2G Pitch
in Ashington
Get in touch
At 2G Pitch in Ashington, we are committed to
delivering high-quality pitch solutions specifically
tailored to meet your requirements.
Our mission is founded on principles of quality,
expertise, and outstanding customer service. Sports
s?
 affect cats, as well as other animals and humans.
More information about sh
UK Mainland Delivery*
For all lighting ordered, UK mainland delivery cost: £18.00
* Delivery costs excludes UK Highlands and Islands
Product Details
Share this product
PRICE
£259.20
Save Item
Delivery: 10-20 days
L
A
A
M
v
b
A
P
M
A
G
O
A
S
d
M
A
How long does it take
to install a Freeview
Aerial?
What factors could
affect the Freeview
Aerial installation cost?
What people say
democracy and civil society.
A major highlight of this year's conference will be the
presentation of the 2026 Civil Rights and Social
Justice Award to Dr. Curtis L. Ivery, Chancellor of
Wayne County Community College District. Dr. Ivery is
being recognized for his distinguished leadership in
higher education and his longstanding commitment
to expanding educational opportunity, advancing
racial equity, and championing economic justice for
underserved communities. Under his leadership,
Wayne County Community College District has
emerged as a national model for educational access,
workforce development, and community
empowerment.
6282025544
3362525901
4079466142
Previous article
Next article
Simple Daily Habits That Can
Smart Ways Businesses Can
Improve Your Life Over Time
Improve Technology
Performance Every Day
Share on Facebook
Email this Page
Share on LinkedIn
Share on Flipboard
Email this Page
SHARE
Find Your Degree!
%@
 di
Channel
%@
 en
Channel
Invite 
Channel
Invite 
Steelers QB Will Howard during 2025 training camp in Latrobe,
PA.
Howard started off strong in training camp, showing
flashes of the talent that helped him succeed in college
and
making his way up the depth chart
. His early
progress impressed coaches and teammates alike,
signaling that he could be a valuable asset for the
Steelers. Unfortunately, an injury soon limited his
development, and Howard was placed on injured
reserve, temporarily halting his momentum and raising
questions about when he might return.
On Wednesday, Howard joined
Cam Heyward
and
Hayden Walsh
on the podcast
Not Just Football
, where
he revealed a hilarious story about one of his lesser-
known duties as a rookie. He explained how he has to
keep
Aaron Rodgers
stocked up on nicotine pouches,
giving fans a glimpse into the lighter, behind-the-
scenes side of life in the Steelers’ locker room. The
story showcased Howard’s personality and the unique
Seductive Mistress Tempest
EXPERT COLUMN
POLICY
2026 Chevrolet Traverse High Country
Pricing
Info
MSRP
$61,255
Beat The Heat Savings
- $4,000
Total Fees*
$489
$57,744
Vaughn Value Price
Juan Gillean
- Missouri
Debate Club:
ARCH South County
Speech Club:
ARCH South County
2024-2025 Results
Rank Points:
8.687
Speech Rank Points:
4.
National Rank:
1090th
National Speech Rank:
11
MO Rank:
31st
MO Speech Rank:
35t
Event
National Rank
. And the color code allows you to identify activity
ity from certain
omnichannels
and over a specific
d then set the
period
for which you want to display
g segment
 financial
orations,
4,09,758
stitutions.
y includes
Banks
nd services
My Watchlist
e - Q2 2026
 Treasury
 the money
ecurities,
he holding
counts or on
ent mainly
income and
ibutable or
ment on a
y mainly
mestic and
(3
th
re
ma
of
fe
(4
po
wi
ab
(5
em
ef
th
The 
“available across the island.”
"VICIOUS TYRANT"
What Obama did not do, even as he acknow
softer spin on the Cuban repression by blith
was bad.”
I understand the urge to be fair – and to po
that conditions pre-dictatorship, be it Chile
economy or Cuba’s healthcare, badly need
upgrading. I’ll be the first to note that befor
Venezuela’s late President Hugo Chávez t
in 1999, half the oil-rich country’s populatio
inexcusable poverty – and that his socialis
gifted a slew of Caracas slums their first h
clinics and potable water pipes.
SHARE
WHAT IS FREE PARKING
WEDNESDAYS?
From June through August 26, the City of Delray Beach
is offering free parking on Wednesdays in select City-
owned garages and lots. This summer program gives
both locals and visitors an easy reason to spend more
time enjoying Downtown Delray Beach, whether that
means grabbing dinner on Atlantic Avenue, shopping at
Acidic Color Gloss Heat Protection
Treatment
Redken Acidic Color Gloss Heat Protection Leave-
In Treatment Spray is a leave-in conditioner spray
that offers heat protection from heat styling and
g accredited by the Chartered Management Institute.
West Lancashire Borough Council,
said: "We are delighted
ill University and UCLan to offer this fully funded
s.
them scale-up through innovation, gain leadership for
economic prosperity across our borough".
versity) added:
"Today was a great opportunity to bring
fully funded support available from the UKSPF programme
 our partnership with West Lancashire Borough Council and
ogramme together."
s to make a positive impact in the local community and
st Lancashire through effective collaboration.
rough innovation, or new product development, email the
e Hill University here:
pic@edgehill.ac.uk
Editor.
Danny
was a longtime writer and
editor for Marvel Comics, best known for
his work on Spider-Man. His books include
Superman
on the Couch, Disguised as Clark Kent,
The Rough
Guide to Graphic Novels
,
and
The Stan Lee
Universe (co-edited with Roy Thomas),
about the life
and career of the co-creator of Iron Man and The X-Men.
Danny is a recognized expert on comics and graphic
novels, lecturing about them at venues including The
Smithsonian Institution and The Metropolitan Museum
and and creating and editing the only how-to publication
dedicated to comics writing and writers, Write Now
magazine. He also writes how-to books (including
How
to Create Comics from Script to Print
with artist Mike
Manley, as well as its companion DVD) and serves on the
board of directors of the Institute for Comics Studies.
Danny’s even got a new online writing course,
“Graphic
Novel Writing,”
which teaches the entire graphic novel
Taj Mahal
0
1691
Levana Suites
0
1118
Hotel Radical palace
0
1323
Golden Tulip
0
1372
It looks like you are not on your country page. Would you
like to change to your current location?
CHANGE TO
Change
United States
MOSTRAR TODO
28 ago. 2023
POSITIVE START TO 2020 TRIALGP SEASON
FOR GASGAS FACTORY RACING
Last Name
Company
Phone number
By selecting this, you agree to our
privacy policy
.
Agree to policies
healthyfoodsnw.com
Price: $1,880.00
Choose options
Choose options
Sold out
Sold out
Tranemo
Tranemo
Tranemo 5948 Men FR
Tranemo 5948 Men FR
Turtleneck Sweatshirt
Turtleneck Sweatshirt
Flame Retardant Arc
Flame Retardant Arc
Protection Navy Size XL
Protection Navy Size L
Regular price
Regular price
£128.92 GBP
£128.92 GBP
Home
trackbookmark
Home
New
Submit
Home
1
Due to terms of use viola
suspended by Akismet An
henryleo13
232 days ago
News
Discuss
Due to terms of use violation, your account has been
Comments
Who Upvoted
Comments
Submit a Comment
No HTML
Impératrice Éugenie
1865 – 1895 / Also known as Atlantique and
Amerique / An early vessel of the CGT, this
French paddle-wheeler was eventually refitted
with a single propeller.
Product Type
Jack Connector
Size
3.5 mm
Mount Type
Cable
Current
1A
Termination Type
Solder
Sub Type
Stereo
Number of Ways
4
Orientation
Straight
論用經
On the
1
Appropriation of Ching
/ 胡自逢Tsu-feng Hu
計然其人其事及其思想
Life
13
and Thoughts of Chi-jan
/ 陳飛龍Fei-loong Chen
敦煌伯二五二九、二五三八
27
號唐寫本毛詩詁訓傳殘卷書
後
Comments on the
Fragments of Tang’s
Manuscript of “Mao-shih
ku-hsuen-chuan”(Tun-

Problem description ▸ Transcribe the material above. Change nothing in it.

Exercise output ▸
2G Pitch
in Ashington
Get in touch
At 2G Pitch in Ashington, we are committed to
delivering high-quality pitch solutions specifically
tailored to meet your requirements.
Our mission is founded on principles of quality,
expertise, and outstanding customer service. Sports
s?
 affect cats, as well as other animals and humans.
More information about sh
UK Mainland Delivery*
For all lighting ordered, UK mainland delivery cost: £18.00
* Delivery costs excludes UK Highlands and Islands
Product Details
Share this product
PRICE
£259.20
Save Item
Delivery: 10-20 days
L
A
A
M
v
b
A
P
M
A
G
O
A
S
d
M
A
How long does it take
to install a Freeview
Aerial?
What factors could
affect the Freeview
Aerial installation cost?
What people say
democracy and civil society.
A major highlight of this year's conference will be the
presentation of the 2026 Civil Rights and Social
Justice Award to Dr. Curtis L. Ivery, Chancellor of
Wayne County Community College District. Dr. Ivery is
being recognized for his distinguished leadership in
higher education and his longstanding commitment
to expanding educational opportunity, advancing
racial equity, and championing economic justice for
underserved communities. Under his leadership,
Wayne County Community College District has
emerged as a national model for educational access,
workforce development, and community
empowerment.
6282025544
3362525901
4079466142
Previous article
Next article
Simple Daily Habits That Can
Smart Ways Businesses Can
Improve Your Life Over Time
Improve Technology
Performance Every Day
Share on Facebook
Email this Page
Share on LinkedIn
Share on Flipboard
Email this Page
SHARE
Find Your Degree!
%@
 di
Channel
%@
 en
Channel
Invite 
Channel
Invite 
Steelers QB Will Howard during 2025 training camp in Latrobe,
PA.
Howard started off strong in training camp, showing
flashes of the talent that helped him succeed in college
and
making his way up the depth chart
. His early
progress impressed coaches and teammates alike,
signaling that he could be a valuable asset for the
Steelers. Unfortunately, an injury soon limited his
development, and Howard was placed on injured
reserve, temporarily halting his momentum and raising
questions about when he might return.
On Wednesday, Howard joined
Cam Heyward
and
Hayden Walsh
on the podcast
Not Just Football
, where
he revealed a hilarious story about one of his lesser-
known duties as a rookie. He explained how he has to
keep
Aaron Rodgers
stocked up on nicotine pouches,
giving fans a glimpse into the lighter, behind-the-
scenes side of life in the Steelers’ locker room. The
story showcased Howard’s personality and the unique
Seductive Mistress Tempest
EXPERT COLUMN
POLICY
2026 Chevrolet Traverse High Country
Pricing
Info
MSRP
$61,255
Beat The Heat Savings
- $4,000
Total Fees*
$489
$57,744
Vaughn Value Price
Juan Gillean
- Missouri
Debate Club:
ARCH South County
Speech Club:
ARCH South County
2024-2025 Results
Rank Points:
8.687
Speech Rank Points:
4.
National Rank:
1090th
National Speech Rank:
11
MO Rank:
31st
MO Speech Rank:
35t
Event
National Rank
. And the color code allows you to identify activity
ity from certain
omnichannels
and over a specific
d then set the
period
for which you want to display
g segment
 financial
orations,
4,09,758
stitutions.
y includes
Banks
nd services
My Watchlist
e - Q2 2026
 Treasury
 the money
ecurities,
he holding
counts or on
ent mainly
income and
ibutable or
ment on a
y mainly
mestic and
(3
th
re
ma
of
fe
(4
po
wi
ab
(5
em
ef
th
The 
“available across the island.”
"VICIOUS TYRANT"
What Obama did not do, even as he acknow
softer spin on the Cuban repression by blith
was bad.”
I understand the urge to be fair – and to po
that conditions pre-dictatorship, be it Chile
economy or Cuba’s healthcare, badly need
upgrading. I’ll be the first to note that befor
Venezuela’s late President Hugo Chávez t
in 1999, half the oil-rich country’s populatio
inexcusable poverty – and that his socialis
gifted a slew of Caracas slums their first h
clinics and potable water pipes.
SHARE
WHAT IS FREE PARKING
WEDNESDAYS?
From June through August 26, the City of Delray Beach
is offering free parking on Wednesdays in select City-
owned garages and lots. This summer program gives
both locals and visitors an easy reason to spend more
time enjoying Downtown Delray Beach, whether that
means grabbing dinner on Atlantic Avenue, shopping at
Acidic Color Gloss Heat Protection
Treatment
Redken Acidic Color Gloss Heat Protection Leave-
In Treatment Spray is a leave-in conditioner spray
that offers heat protection from heat styling and
g accredited by the Chartered Management Institute.
West Lancashire Borough Council,
said: "We are delighted
ill University and UCLan to offer this fully funded
s.
them scale-up through innovation, gain leadership for
economic prosperity across our borough".
versity) added:
"Today was a great opportunity to bring
fully funded support available from the UKSPF programme
 our partnership with West Lancashire Borough Council and
ogramme together."
s to make a positive impact in the local community and
st Lancashire through effective collaboration.
rough innovation, or new product development, email the
e Hill University here:
pic@edgehill.ac.uk
Editor.
Danny
was a longtime writer and
editor for Marvel Comics, best known for
his work on Spider-Man. His books include
Superman
on the Couch, Disguised as Clark Kent,
The Rough
Guide to Graphic Novels
,
and
The Stan Lee
Universe (co-edited with Roy Thomas),
about the life
and career of the co-creator of Iron Man and The X-Men.
Danny is a recognized expert on comics and graphic
novels, lecturing about them at venues including The
Smithsonian Institution and The Metropolitan Museum
and and creating and editing the only how-to publication
dedicated to comics writing and writers, Write Now
magazine. He also writes how-to books (including
How
to Create Comics from Script to Print
with artist Mike
Manley, as well as its companion DVD) and serves on the
board of directors of the Institute for Comics Studies.
Danny’s even got a new online writing course,
“Graphic
Novel Writing,”
which teaches the entire graphic novel
Taj Mahal
0
1691
Levana Suites
0
1118
Hotel Radical palace
0
1323
Golden Tulip
0
1372
It looks like you are not on your country page. Would you
like to change to your current location?
CHANGE TO
Change
United States
MOSTRAR TODO
28 ago. 2023
POSITIVE START TO 2020 TRIALGP SEASON
FOR GASGAS FACTORY RACING
Last Name
Company
Phone number
By selecting this, you agree to our
privacy policy
.
Agree to policies
healthyfoodsnw.com
Price: $1,880.00
Choose options
Choose options
Sold out
Sold out
Tranemo
Tranemo
Tranemo 5948 Men FR
Tranemo 5948 Men FR
Turtleneck Sweatshirt
Turtleneck Sweatshirt
Flame Retardant Arc
Flame Retardant Arc
Protection Navy Size XL
Protection Navy Size L
Regular price
Regular price
£128.92 GBP
£128.92 GBP
Home
trackbookmark
Home
New
Submit
Home
1
Due to terms of use viola
suspended by Akismet An
henryleo13
232 days ago
News
Discuss
Due to terms of use violation, your account has been
Comments
Who Upvoted
Comments
Submit a Comment
No HTML
Impératrice Éugenie
1865 – 1895 / Also known as Atlantique and
Amerique / An early vessel of the CGT, this
French paddle-wheeler was eventually refitted
with a single propeller.
Product Type
Jack Connector
Size
3.5 mm
Mount Type
Cable
Current
1A
Termination Type
Solder
Sub Type
Stereo
Number of Ways
4
Orientation
Straight
論用經
On the
1
Appropriation of Ching
/ 胡自逢Tsu-feng Hu
計然其人其事及其思想
Life
13
and Thoughts of Chi-jan
/ 陳飛龍Fei-loong Chen
敦煌伯二五二九、二五三八
27
號唐寫本毛詩詁訓傳殘卷書
後
Comments on the
Fragments of Tang’s
Manuscript of “Mao-shih
ku-hsuen-chuan”(Tun-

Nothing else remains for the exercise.